Odunpazarı Belediye Başkanı Kazım Kurt şu ifadeleri kullandı;

"Ahmet Sivri Bey’in anlattıklarından anlaşılan bence şudur: İnsanlar hakları olmadığı hâlde kaçak olarak yapı yapmışlar. Biz de bu fiilî duruma göre bir imar planı yapalım ya da bunu hukukî bir hâle dönüştürelim deniliyor.

Şimdi bunun yapılabilmesi için nasıl bir çözüm üreteceğiz? Eğer böyle bir şey yapılabiliyorsa, ilk inşaat ruhsatına başvurulduğu zaman niçin yapılmıyor? Çünkü ortak alanların kullanılması hiçbir kişiye tahsis edilemez, hiçbir işletmeye tahsis edilemez. Dükkânın küçük olması, ekonominin bozuk olması, işletmelerin zarar etmesi kaçak inşaat yapılmasının gerekçesi olamaz. Ekonomiyi düzeltirsiniz, insanların dükkân büyütmeye ihtiyacı kalmaz ya da inşaat başlangıcında büyük yaparsınız, kiraya öyle verirsiniz.

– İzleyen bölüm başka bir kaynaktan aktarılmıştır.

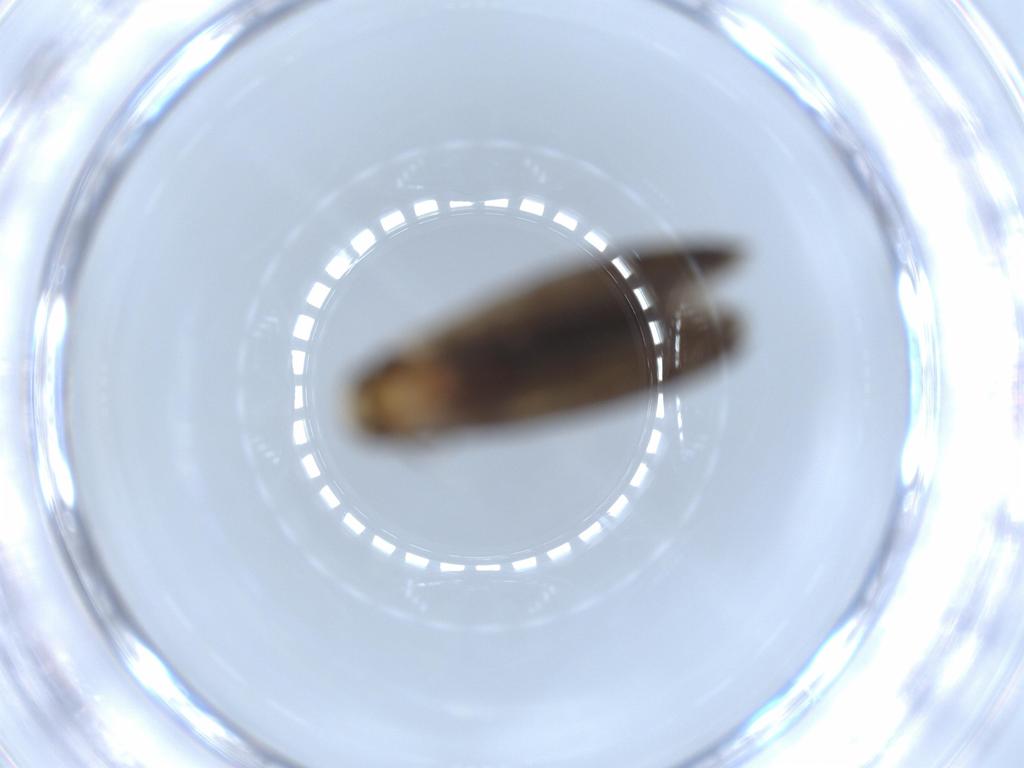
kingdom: Animalia
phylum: Arthropoda
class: Insecta
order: Lepidoptera
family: Tineidae
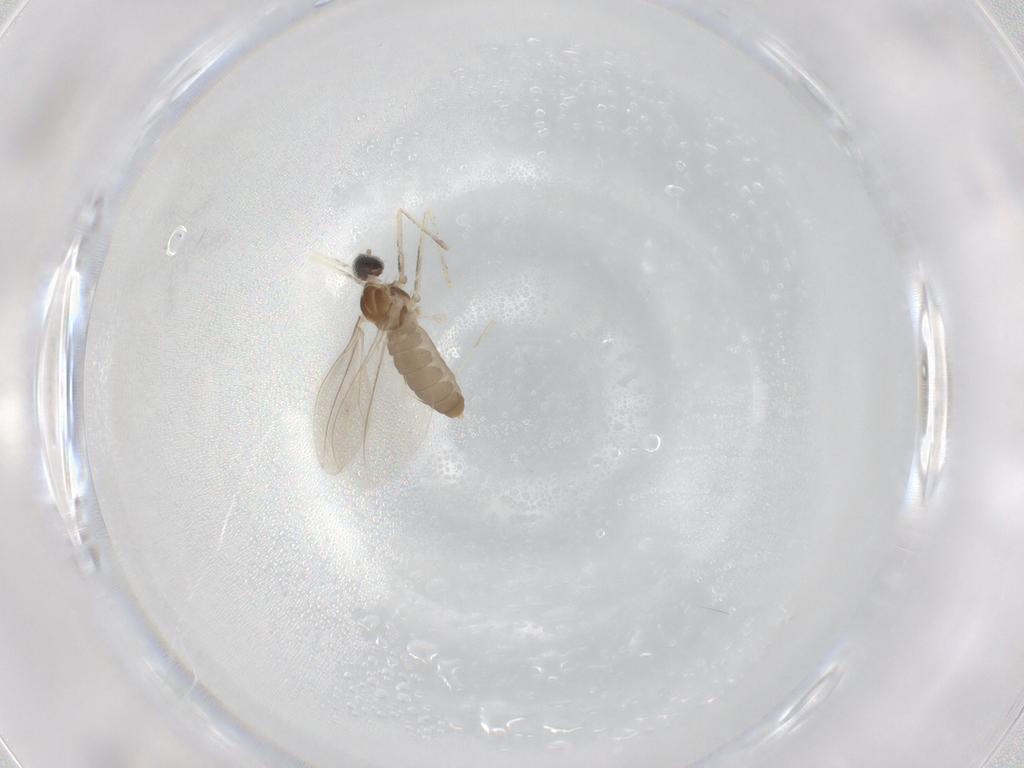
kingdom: Animalia
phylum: Arthropoda
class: Insecta
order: Diptera
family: Cecidomyiidae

Bugün burada sözü edilen 3.000–4.000 rakamı, zeminde tamamen farklı bir yapı yaratıldığını gösteriyor. 50 metrekarelik dükkân 350 metrekareye çıkmış durumda. Bu bir haksızlıktır; bunu yapmayanlara karşı da haksızlıktır. Dolayısıyla Sayıştay’ın bulguları da ciddi bir eleştiri ortaya koymaktadır. Belediyelerimiz bu konuda daha titiz olmak zorundadır. Aksi takdirde imar suçu işlemiş oluruz.

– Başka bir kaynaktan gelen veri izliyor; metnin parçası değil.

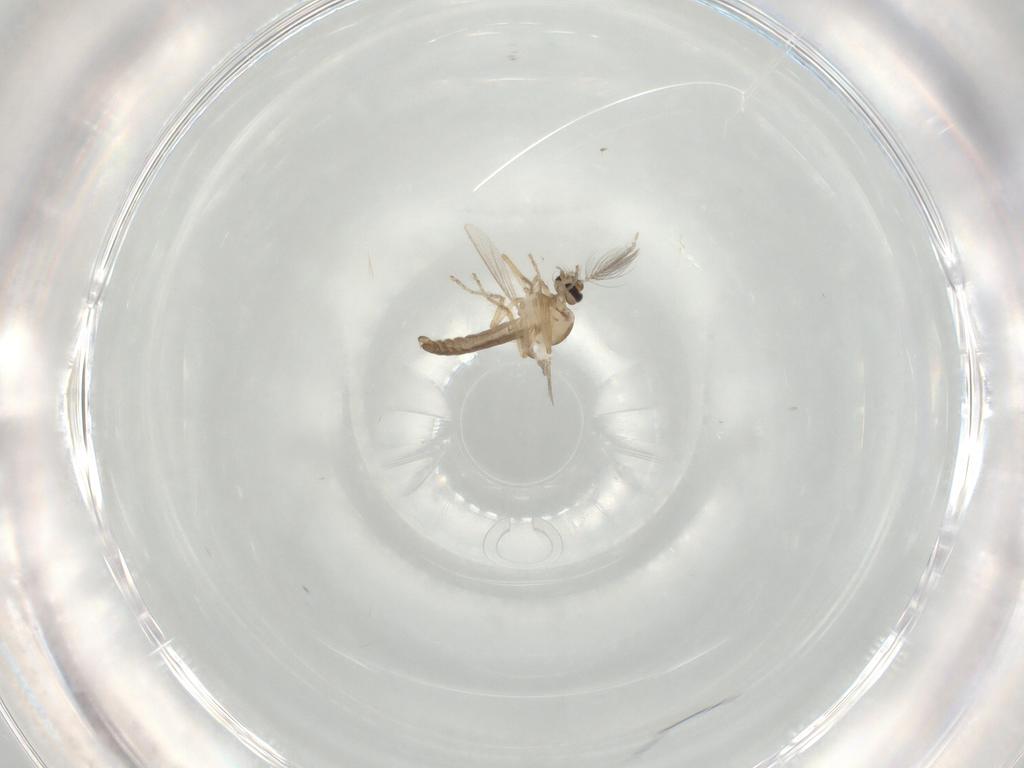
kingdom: Animalia
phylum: Arthropoda
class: Insecta
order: Diptera
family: Ceratopogonidae
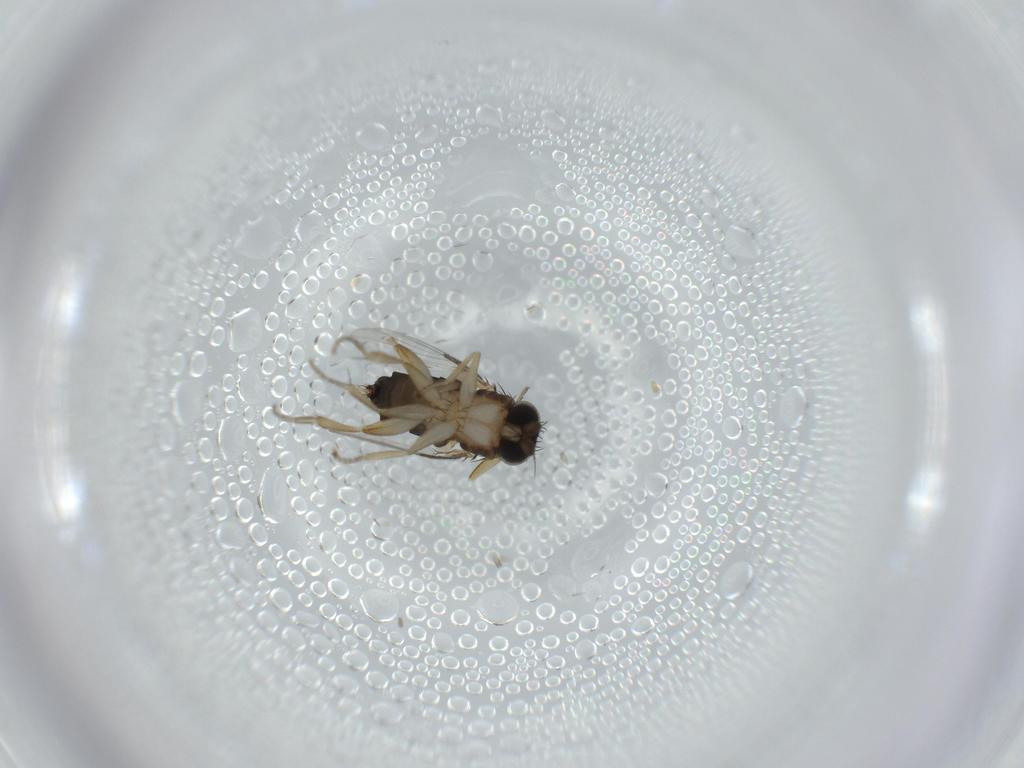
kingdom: Animalia
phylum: Arthropoda
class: Insecta
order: Diptera
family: Phoridae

Bu konuda arkadaşlarımızın gazetede yer alan açıklaması da vardı: Çözüm nedir? Hukukî çözüm nedir? Çözüm hukukî olmalıdır. Hukukî değilse “E, biz yaptık, oldu.” demek doğru değildir. İşletmelerin bu alanları büyütmemesi gerekir. Benim anlatmaya çalıştığım budur. Vizyonun büyüklüğü de burada belli olur; vizyon, sadece vizyon demekle ortaya çıkmaz.

Şimdi siz hukuka aykırı olduğu açık bir işi “Hukukî hâle dönüştürelim.” diyorsanız, bunu Türkiye Büyük Millet Meclisinde yaparsınız. Belediye meclislerinde bunun çözümü söz konusu değildir kanaatindeyim. Burada popülizm yapmanın, “Efendim oda seçimleri yaklaşıyor, esnafı koruyoruz, kolluyoruz.” diyerek politika üretmenin bir anlamı yoktur. Gerçekçi olmak zorundayız. Ben Ahmet Bey’e, konunun imar hukuku açısından ciddi bir incelemeye tabi tutulmasını öneriyorum. Sonra tekrar konuşuruz."